抜粋テキスト>
::::::::::
前田利為侯爵のパイロット | EleMariRai @ JB

EleMariRai @ JB

三人の娘たちとフルタイムのワーキングマザー。
マレーシア最南端のジョホールバルでのあれこれを綴ります。

クチンへ行った際の記事に、前田利為侯爵の搭乗機がビンツル

沖にて墜落したという話を書きました。

 

 

NHKアーカイブスで陸軍葬@築地本願寺の様子があったので

見たところ、前田侯爵機の飛行士が南洋(特にシンガポール)

とは縁の深い阿野勝太郎陸軍技師だったことを知りました。

 

image

 

西村竹四郎医師の著書「在南三十五年」には「当地出身の阿野

飛行士は本日バンコク着」と、欧州日本単独飛行のことを記録

しています。あの時代にどうやって情報を得ていたのかしらね。

 

塚越・飯沼両飛行士による神風号(朝日新聞社)の世界新記録については前にも書きましたが。阿野飛行士の欧州日本飛行は、

それに先立つ昭和10年のことでした。
::::::::::
課題について>
前田利為侯爵のパイロットについての文章を、最後の文の後から書き継いでください。 項目はこの作業には関わらない。

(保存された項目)
::::::::::
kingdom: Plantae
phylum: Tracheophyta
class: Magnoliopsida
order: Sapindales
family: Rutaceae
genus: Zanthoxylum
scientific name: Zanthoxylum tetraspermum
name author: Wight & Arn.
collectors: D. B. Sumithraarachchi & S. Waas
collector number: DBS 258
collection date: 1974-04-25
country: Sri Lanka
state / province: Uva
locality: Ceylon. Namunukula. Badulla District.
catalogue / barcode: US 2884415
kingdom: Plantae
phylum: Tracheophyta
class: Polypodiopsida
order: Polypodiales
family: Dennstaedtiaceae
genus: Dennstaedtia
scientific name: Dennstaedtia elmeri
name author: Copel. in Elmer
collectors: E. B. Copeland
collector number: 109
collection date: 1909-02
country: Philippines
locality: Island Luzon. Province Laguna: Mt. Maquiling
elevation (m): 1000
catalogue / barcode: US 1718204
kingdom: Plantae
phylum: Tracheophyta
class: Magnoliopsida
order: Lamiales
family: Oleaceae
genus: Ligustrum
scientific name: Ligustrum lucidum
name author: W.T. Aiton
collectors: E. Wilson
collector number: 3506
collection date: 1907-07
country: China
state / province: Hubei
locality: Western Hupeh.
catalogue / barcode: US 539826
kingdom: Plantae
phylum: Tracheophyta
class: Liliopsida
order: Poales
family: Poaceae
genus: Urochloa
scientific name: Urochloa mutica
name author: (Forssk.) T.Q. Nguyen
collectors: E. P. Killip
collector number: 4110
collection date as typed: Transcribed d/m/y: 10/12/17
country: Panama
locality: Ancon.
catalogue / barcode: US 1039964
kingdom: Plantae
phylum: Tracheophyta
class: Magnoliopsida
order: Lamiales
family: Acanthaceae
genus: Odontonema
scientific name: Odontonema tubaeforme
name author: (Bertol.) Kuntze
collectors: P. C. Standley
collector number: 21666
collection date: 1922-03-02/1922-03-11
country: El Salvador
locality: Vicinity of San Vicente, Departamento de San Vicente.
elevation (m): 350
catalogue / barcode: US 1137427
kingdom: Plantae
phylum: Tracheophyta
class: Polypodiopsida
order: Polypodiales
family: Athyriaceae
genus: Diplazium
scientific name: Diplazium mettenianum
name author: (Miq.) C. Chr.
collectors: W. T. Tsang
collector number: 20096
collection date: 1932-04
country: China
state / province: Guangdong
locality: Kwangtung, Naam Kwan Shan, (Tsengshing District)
::::::::::
回答>
パナマ帽に大歓迎を受ける阿野飛行士は、ラッフルズ大学を

卒業し、ケンブリッジへ進学。ドイツではザクセン航空学校へ

入学、という経歴をお持ちなんですが、このとき樹立したのが、

南回りによる欧州日本単独飛行100日の記録でした。

 

阿野機の名前は「青海号」。ロンドン出発時に名付けたのは

松平駐英大使夫人、すなわち秩父宮妃のお母さまですね。

 

「当地出身」と後援会を組織し資金の援助もしてきた在星邦人

たちにとって、阿野飛行士の快挙はさぞや嬉しいことだったと

思われます。

 

大阪毎日新聞(昭和35年7月)のインタビューで「叔父のご恩

は忘れない」と語っていますが、叔父さんとは増田壽太郎さん。

石原産業の指定積込み業者だった増田組を経営していました。